Input for this task

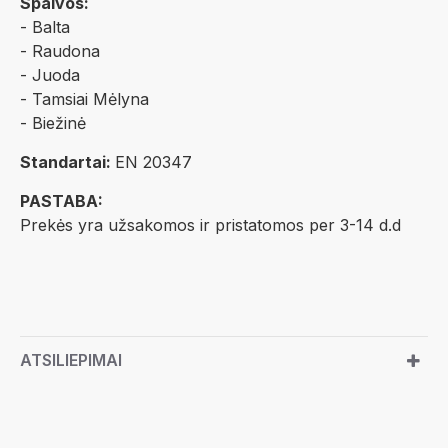
Spalvos:
- Balta
- Raudona
- Juoda
- Tamsiai Mėlyna
- Biežinė
Standartai:
EN 20347
PASTABA:
Prekės yra užsakomos ir pristatomos per 3-14 d.d
ATSILIEPIMAI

What you should do
Copy all the text in the material above word for word, leaving out the picture.

Answer to this task
Spalvos:
- Balta
- Raudona
- Juoda
- Tamsiai Mėlyna
- Biežinė
Standartai:
EN 20347
PASTABA:
Prekės yra užsakomos ir pristatomos per 3-14 d.d
ATSILIEPIMAI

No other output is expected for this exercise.